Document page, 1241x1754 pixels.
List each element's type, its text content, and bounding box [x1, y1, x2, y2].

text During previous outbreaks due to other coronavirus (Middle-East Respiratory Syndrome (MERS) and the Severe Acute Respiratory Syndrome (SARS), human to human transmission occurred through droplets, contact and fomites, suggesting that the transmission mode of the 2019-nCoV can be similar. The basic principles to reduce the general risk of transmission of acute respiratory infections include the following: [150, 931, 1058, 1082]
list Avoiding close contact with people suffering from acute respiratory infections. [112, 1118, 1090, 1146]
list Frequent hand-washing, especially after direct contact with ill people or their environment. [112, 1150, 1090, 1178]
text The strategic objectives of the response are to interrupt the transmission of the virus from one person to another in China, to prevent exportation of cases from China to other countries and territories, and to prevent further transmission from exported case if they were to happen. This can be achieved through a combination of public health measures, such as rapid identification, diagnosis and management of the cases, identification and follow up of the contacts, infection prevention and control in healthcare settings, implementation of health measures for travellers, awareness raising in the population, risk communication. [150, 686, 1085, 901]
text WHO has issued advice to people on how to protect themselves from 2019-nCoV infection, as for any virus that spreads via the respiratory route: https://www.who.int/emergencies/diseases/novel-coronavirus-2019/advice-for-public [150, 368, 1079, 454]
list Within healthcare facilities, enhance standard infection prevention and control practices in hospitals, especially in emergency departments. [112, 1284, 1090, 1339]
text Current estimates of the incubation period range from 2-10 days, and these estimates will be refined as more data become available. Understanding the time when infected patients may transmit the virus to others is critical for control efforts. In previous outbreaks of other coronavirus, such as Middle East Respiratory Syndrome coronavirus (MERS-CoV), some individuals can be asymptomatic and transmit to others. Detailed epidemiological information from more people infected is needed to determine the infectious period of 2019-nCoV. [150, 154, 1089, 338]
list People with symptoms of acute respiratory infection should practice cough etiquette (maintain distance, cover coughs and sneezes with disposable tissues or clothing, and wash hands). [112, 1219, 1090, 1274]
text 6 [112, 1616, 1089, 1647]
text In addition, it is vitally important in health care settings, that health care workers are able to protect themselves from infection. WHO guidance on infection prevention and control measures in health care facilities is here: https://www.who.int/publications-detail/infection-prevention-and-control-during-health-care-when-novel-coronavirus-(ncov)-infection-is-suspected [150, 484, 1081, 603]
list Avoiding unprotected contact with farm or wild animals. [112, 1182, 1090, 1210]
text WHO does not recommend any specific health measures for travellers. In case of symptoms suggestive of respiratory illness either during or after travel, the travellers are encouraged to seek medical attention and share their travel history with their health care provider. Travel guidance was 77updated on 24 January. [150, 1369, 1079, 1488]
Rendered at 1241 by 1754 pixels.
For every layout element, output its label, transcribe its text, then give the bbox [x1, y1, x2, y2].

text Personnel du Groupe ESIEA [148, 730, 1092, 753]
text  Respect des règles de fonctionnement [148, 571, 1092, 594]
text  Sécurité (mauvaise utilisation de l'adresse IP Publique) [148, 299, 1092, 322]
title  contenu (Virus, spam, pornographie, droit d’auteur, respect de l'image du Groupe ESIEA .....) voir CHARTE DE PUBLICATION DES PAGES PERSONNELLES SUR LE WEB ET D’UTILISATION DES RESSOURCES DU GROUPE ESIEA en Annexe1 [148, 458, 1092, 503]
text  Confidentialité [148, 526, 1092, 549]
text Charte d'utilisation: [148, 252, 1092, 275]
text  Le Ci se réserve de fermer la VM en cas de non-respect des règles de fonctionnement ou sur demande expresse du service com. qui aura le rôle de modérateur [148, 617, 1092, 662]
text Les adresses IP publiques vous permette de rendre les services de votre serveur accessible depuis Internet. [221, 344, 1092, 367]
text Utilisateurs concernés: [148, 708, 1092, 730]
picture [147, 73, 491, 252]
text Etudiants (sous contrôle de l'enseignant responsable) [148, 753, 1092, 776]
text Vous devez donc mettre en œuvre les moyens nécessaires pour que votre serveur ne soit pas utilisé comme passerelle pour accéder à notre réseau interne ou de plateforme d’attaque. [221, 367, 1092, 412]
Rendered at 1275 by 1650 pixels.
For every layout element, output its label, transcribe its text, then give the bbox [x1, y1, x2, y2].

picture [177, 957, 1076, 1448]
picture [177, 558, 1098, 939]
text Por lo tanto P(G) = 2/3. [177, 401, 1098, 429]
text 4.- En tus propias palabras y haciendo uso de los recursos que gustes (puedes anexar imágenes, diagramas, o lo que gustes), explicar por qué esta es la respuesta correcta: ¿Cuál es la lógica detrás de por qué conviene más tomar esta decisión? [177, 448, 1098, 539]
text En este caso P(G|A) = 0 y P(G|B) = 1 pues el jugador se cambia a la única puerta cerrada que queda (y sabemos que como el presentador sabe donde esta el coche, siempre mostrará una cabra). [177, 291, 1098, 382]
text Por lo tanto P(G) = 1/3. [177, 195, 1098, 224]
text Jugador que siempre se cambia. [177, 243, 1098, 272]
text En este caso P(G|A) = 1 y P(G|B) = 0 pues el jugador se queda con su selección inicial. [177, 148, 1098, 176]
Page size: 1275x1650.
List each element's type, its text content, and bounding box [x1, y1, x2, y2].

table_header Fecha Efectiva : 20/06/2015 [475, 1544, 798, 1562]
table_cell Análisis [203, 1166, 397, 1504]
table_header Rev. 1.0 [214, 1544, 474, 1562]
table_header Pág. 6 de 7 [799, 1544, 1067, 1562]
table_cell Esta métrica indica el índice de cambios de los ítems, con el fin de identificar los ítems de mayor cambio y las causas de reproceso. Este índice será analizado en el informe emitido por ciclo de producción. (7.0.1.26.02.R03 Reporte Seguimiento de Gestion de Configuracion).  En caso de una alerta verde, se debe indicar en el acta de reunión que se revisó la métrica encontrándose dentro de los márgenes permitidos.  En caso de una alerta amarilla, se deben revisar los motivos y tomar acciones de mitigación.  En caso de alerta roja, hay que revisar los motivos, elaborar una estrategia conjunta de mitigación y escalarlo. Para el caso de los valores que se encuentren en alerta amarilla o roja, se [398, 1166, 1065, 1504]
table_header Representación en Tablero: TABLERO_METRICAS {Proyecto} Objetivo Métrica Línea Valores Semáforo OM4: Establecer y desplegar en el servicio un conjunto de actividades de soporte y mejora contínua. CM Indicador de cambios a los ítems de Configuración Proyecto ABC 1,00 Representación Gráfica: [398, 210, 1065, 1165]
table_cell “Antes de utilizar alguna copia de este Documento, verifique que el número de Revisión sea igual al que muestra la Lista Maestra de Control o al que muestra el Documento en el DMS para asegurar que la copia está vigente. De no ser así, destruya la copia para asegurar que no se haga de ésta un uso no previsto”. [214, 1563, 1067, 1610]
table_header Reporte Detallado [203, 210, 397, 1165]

==================================================

To do: Please output every record exactly as it appears.

Result:
Document page, 1241x1754 pixels.
List each element's type, its text content, and bounding box [x1, y1, x2, y2].

text During previous outbreaks due to other coronavirus (Middle-East Respiratory Syndrome (MERS) and the Severe Acute Respiratory Syndrome (SARS), human to human transmission occurred through droplets, contact and fomites, suggesting that the transmission mode of the 2019-nCoV can be similar. The basic principles to reduce the general risk of transmission of acute respiratory infections include the following: [150, 931, 1058, 1082]
list Avoiding close contact with people suffering from acute respiratory infections. [112, 1118, 1090, 1146]
list Frequent hand-washing, especially after direct contact with ill people or their environment. [112, 1150, 1090, 1178]
text The strategic objectives of the response are to interrupt the transmission of the virus from one person to another in China, to prevent exportation of cases from China to other countries and territories, and to prevent further transmission from exported case if they were to happen. This can be achieved through a combination of public health measures, such as rapid identification, diagnosis and management of the cases, identification and follow up of the contacts, infection prevention and control in healthcare settings, implementation of health measures for travellers, awareness raising in the population, risk communication. [150, 686, 1085, 901]
text WHO has issued advice to people on how to protect themselves from 2019-nCoV infection, as for any virus that spreads via the respiratory route: https://www.who.int/emergencies/diseases/novel-coronavirus-2019/advice-for-public [150, 368, 1079, 454]
list Within healthcare facilities, enhance standard infection prevention and control practices in hospitals, especially in emergency departments. [112, 1284, 1090, 1339]
text Current estimates of the incubation period range from 2-10 days, and these estimates will be refined as more data become available. Understanding the time when infected patients may transmit the virus to others is critical for control efforts. In previous outbreaks of other coronavirus, such as Middle East Respiratory Syndrome coronavirus (MERS-CoV), some individuals can be asymptomatic and transmit to others. Detailed epidemiological information from more people infected is needed to determine the infectious period of 2019-nCoV. [150, 154, 1089, 338]
list People with symptoms of acute respiratory infection should practice cough etiquette (maintain distance, cover coughs and sneezes with disposable tissues or clothing, and wash hands). [112, 1219, 1090, 1274]
text 6 [112, 1616, 1089, 1647]
text In addition, it is vitally important in health care settings, that health care workers are able to protect themselves from infection. WHO guidance on infection prevention and control measures in health care facilities is here: https://www.who.int/publications-detail/infection-prevention-and-control-during-health-care-when-novel-coronavirus-(ncov)-infection-is-suspected [150, 484, 1081, 603]
list Avoiding unprotected contact with farm or wild animals. [112, 1182, 1090, 1210]
text WHO does not recommend any specific health measures for travellers. In case of symptoms suggestive of respiratory illness either during or after travel, the travellers are encouraged to seek medical attention and share their travel history with their health care provider. Travel guidance was 77updated on 24 January. [150, 1369, 1079, 1488]
Rendered at 1241 by 1754 pixels.
For every layout element, output its label, transcribe its text, then give the bbox [x1, y1, x2, y2].

text Personnel du Groupe ESIEA [148, 730, 1092, 753]
text  Respect des règles de fonctionnement [148, 571, 1092, 594]
text  Sécurité (mauvaise utilisation de l'adresse IP Publique) [148, 299, 1092, 322]
title  contenu (Virus, spam, pornographie, droit d’auteur, respect de l'image du Groupe ESIEA .....) voir CHARTE DE PUBLICATION DES PAGES PERSONNELLES SUR LE WEB ET D’UTILISATION DES RESSOURCES DU GROUPE ESIEA en Annexe1 [148, 458, 1092, 503]
text  Confidentialité [148, 526, 1092, 549]
text Charte d'utilisation: [148, 252, 1092, 275]
text  Le Ci se réserve de fermer la VM en cas de non-respect des règles de fonctionnement ou sur demande expresse du service com. qui aura le rôle de modérateur [148, 617, 1092, 662]
text Les adresses IP publiques vous permette de rendre les services de votre serveur accessible depuis Internet. [221, 344, 1092, 367]
text Utilisateurs concernés: [148, 708, 1092, 730]
picture [147, 73, 491, 252]
text Etudiants (sous contrôle de l'enseignant responsable) [148, 753, 1092, 776]
text Vous devez donc mettre en œuvre les moyens nécessaires pour que votre serveur ne soit pas utilisé comme passerelle pour accéder à notre réseau interne ou de plateforme d’attaque. [221, 367, 1092, 412]
Rendered at 1275 by 1650 pixels.
For every layout element, output its label, transcribe its text, then give the bbox [x1, y1, x2, y2].

picture [177, 957, 1076, 1448]
picture [177, 558, 1098, 939]
text Por lo tanto P(G) = 2/3. [177, 401, 1098, 429]
text 4.- En tus propias palabras y haciendo uso de los recursos que gustes (puedes anexar imágenes, diagramas, o lo que gustes), explicar por qué esta es la respuesta correcta: ¿Cuál es la lógica detrás de por qué conviene más tomar esta decisión? [177, 448, 1098, 539]
text En este caso P(G|A) = 0 y P(G|B) = 1 pues el jugador se cambia a la única puerta cerrada que queda (y sabemos que como el presentador sabe donde esta el coche, siempre mostrará una cabra). [177, 291, 1098, 382]
text Por lo tanto P(G) = 1/3. [177, 195, 1098, 224]
text Jugador que siempre se cambia. [177, 243, 1098, 272]
text En este caso P(G|A) = 1 y P(G|B) = 0 pues el jugador se queda con su selección inicial. [177, 148, 1098, 176]
Page size: 1275x1650.
List each element's type, its text content, and bounding box [x1, y1, x2, y2].

table_header Fecha Efectiva : 20/06/2015 [475, 1544, 798, 1562]
table_cell Análisis [203, 1166, 397, 1504]
table_header Rev. 1.0 [214, 1544, 474, 1562]
table_header Pág. 6 de 7 [799, 1544, 1067, 1562]
table_cell Esta métrica indica el índice de cambios de los ítems, con el fin de identificar los ítems de mayor cambio y las causas de reproceso. Este índice será analizado en el informe emitido por ciclo de producción. (7.0.1.26.02.R03 Reporte Seguimiento de Gestion de Configuracion).  En caso de una alerta verde, se debe indicar en el acta de reunión que se revisó la métrica encontrándose dentro de los márgenes permitidos.  En caso de una alerta amarilla, se deben revisar los motivos y tomar acciones de mitigación.  En caso de alerta roja, hay que revisar los motivos, elaborar una estrategia conjunta de mitigación y escalarlo. Para el caso de los valores que se encuentren en alerta amarilla o roja, se [398, 1166, 1065, 1504]
table_header Representación en Tablero: TABLERO_METRICAS {Proyecto} Objetivo Métrica Línea Valores Semáforo OM4: Establecer y desplegar en el servicio un conjunto de actividades de soporte y mejora contínua. CM Indicador de cambios a los ítems de Configuración Proyecto ABC 1,00 Representación Gráfica: [398, 210, 1065, 1165]
table_cell “Antes de utilizar alguna copia de este Documento, verifique que el número de Revisión sea igual al que muestra la Lista Maestra de Control o al que muestra el Documento en el DMS para asegurar que la copia está vigente. De no ser así, destruya la copia para asegurar que no se haga de ésta un uso no previsto”. [214, 1563, 1067, 1610]
table_header Reporte Detallado [203, 210, 397, 1165]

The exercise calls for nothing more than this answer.